Остальное – ночь, день, улицы, улицы, цепочки, цепи патрулей, ветер в ушах, запах бензина, дрожь сиденья автомобиля, хлопанье дверцы, слабость в ногах, шум, тяжесть в голове, резь в глазах, квартиры, комнаты, углы, кровати, люди – бодрствующие, со следами бессонницы на серых лицах, заспанные, удивленные, спящие, испуганные, чекисты, красноармейцы, винтовки, гранаты, револьверы, табак, махорка и серо-красное, красно-серое и Белый, Красный и Красный, Белый. И после ночи, дня и еще ночи нужно было принимать посетителей, родственников арестованных.
Просили все больше об освобождении. Срубов внимателен и равнодушен. Сидит он хотя и в кресле, но на огромной высоте, ему совершенно не видно лиц, фигур посетителей. Двигаются какие-то маленькие черные точки – и все.
Старуха просит за сына, плачет:
– Пожалейте, единственный…
Падает на колени, щеки в слезах, мокрые. Утирается концом головного платка.

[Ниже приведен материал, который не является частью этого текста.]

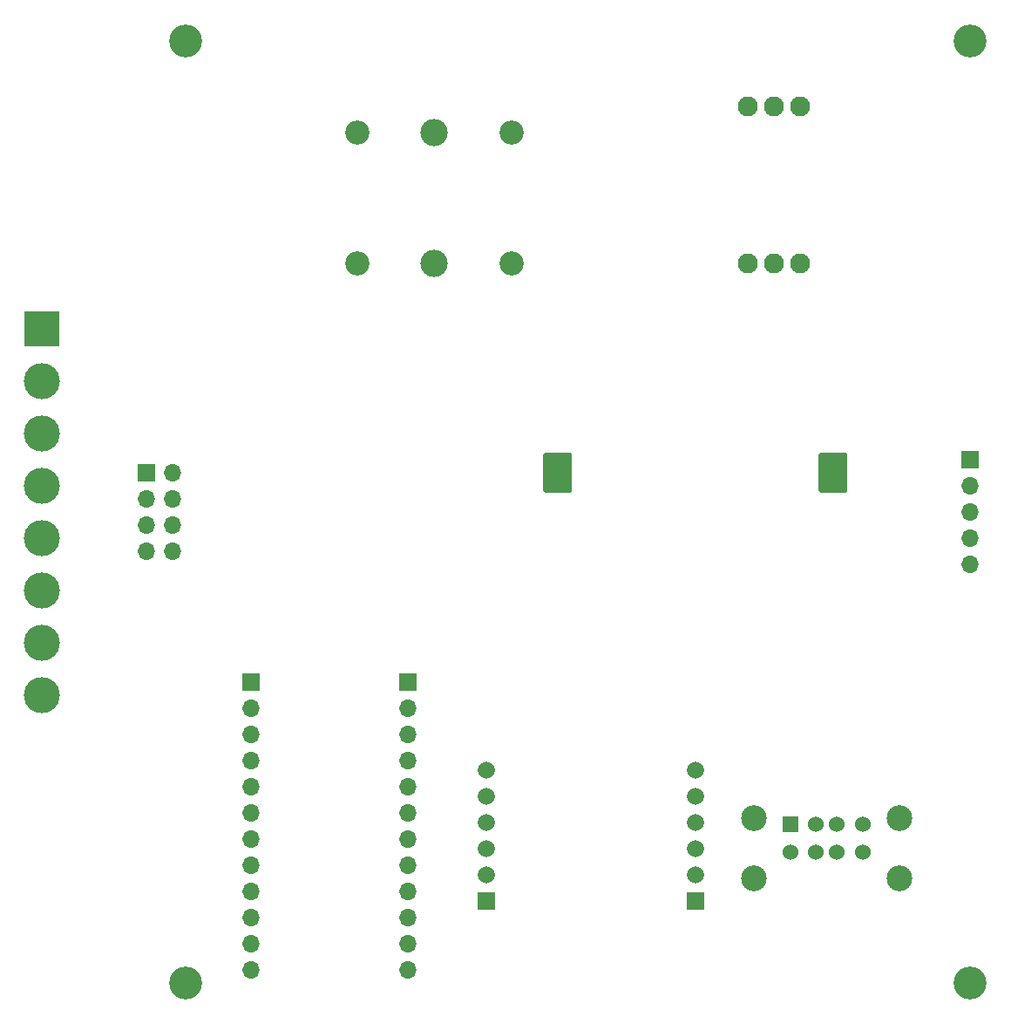
<source format=gbr>
%TF.GenerationSoftware,KiCad,Pcbnew,8.0.4-8.0.4-0~ubuntu22.04.1*%
%TF.CreationDate,2024-08-03T20:12:04+03:00*%
%TF.ProjectId,PM-CPU-ESP,504d2d43-5055-42d4-9553-502e6b696361,rev?*%
%TF.SameCoordinates,Original*%
%TF.FileFunction,Soldermask,Bot*%
%TF.FilePolarity,Negative*%
%FSLAX46Y46*%
G04 Gerber Fmt 4.6, Leading zero omitted, Abs format (unit mm)*
G04 Created by KiCad (PCBNEW 8.0.4-8.0.4-0~ubuntu22.04.1) date 2024-08-03 20:12:04*
%MOMM*%
%LPD*%
G01*
G04 APERTURE LIST*
G04 Aperture macros list*
%AMRoundRect*
0 Rectangle with rounded corners*
0 $1 Rounding radius*
0 $2 $3 $4 $5 $6 $7 $8 $9 X,Y pos of 4 corners*
0 Add a 4 corners polygon primitive as box body*
4,1,4,$2,$3,$4,$5,$6,$7,$8,$9,$2,$3,0*
0 Add four circle primitives for the rounded corners*
1,1,$1+$1,$2,$3*
1,1,$1+$1,$4,$5*
1,1,$1+$1,$6,$7*
1,1,$1+$1,$8,$9*
0 Add four rect primitives between the rounded corners*
20,1,$1+$1,$2,$3,$4,$5,0*
20,1,$1+$1,$4,$5,$6,$7,0*
20,1,$1+$1,$6,$7,$8,$9,0*
20,1,$1+$1,$8,$9,$2,$3,0*%
G04 Aperture macros list end*
%ADD10R,1.700000X1.700000*%
%ADD11O,1.700000X1.700000*%
%ADD12C,2.500000*%
%ADD13R,1.524000X1.524000*%
%ADD14C,1.524000*%
%ADD15C,3.200000*%
%ADD16R,1.665000X1.665000*%
%ADD17C,1.665000*%
%ADD18C,1.950000*%
%ADD19C,2.650000*%
%ADD20C,2.350000*%
%ADD21R,3.500000X3.500000*%
%ADD22C,3.500000*%
%ADD23RoundRect,0.102000X1.295000X1.805000X-1.295000X1.805000X-1.295000X-1.805000X1.295000X-1.805000X0*%
G04 APERTURE END LIST*
D10*
%TO.C,J5*%
X125730000Y-87630000D03*
D11*
X125730000Y-90170000D03*
X125730000Y-92710000D03*
X125730000Y-95250000D03*
X125730000Y-97790000D03*
%TD*%
D10*
%TO.C,J3*%
X71120000Y-109220000D03*
D11*
X71120000Y-111760000D03*
X71120000Y-114300000D03*
X71120000Y-116840000D03*
X71120000Y-119380000D03*
X71120000Y-121920000D03*
X71120000Y-124460000D03*
X71120000Y-127000000D03*
X71120000Y-129540000D03*
X71120000Y-132080000D03*
X71120000Y-134620000D03*
X71120000Y-137160000D03*
%TD*%
D12*
%TO.C,J1*%
X104710000Y-122432500D03*
X104710000Y-128222500D03*
X118810000Y-122432500D03*
X118810000Y-128222500D03*
D13*
X108260000Y-123002500D03*
D14*
X110760000Y-123002500D03*
X112760000Y-123002500D03*
X115260000Y-123002500D03*
X108260000Y-125702500D03*
X110760000Y-125702500D03*
X112760000Y-125702500D03*
X115260000Y-125702500D03*
%TD*%
D15*
%TO.C,H4*%
X49530000Y-138430000D03*
%TD*%
D16*
%TO.C,IC2*%
X99060000Y-130460000D03*
D17*
X99060000Y-127920000D03*
X99060000Y-125380000D03*
X99060000Y-122840000D03*
X99060000Y-120300000D03*
X99060000Y-117760000D03*
D16*
X78740000Y-130460000D03*
D17*
X78740000Y-127920000D03*
X78740000Y-125380000D03*
X78740000Y-122840000D03*
X78740000Y-120300000D03*
X78740000Y-117760000D03*
%TD*%
D15*
%TO.C,H3*%
X125730000Y-138430000D03*
%TD*%
%TO.C,H1*%
X49530000Y-46990000D03*
%TD*%
D18*
%TO.C,J7*%
X104140000Y-68580000D03*
X106680000Y-68580000D03*
X109220000Y-68580000D03*
%TD*%
D19*
%TO.C,U1*%
X73660000Y-68580000D03*
D20*
X66160000Y-68580000D03*
X81160000Y-68580000D03*
%TD*%
D19*
%TO.C,U5*%
X73660000Y-55880000D03*
D20*
X66160000Y-55880000D03*
X81160000Y-55880000D03*
%TD*%
D10*
%TO.C,J2*%
X55880000Y-109220000D03*
D11*
X55880000Y-111760000D03*
X55880000Y-114300000D03*
X55880000Y-116840000D03*
X55880000Y-119380000D03*
X55880000Y-121920000D03*
X55880000Y-124460000D03*
X55880000Y-127000000D03*
X55880000Y-129540000D03*
X55880000Y-132080000D03*
X55880000Y-134620000D03*
X55880000Y-137160000D03*
%TD*%
D18*
%TO.C,J6*%
X104140000Y-53340000D03*
X106680000Y-53340000D03*
X109220000Y-53340000D03*
%TD*%
D15*
%TO.C,H2*%
X125730000Y-46990000D03*
%TD*%
D10*
%TO.C,J12*%
X45720000Y-88900000D03*
D11*
X48260000Y-88900000D03*
X45720000Y-91440000D03*
X48260000Y-91440000D03*
X45720000Y-93980000D03*
X48260000Y-93980000D03*
X45720000Y-96520000D03*
X48260000Y-96520000D03*
%TD*%
D21*
%TO.C,J8*%
X35560000Y-74930000D03*
D22*
X35560000Y-80010000D03*
X35560000Y-85090000D03*
X35560000Y-90170000D03*
X35560000Y-95250000D03*
X35560000Y-100330000D03*
X35560000Y-105410000D03*
X35560000Y-110490000D03*
%TD*%
D23*
%TO.C,BT1*%
X85700000Y-88900000D03*
X112420000Y-88900000D03*
%TD*%
M02*

</source>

Срубову кажется ее лицо не больше булавочной головки. Кланяется старуха в ноги. Опускает, поднимает голову – светлеет, темнеет электрический шарик булавки. Звук голоса едва долетел до слуха:
– Единственный.
Но что он может сказать ей? Враг всегда враг – семейный или одинокий – безразлично. И не все ли равно – одной точкой больше или меньше.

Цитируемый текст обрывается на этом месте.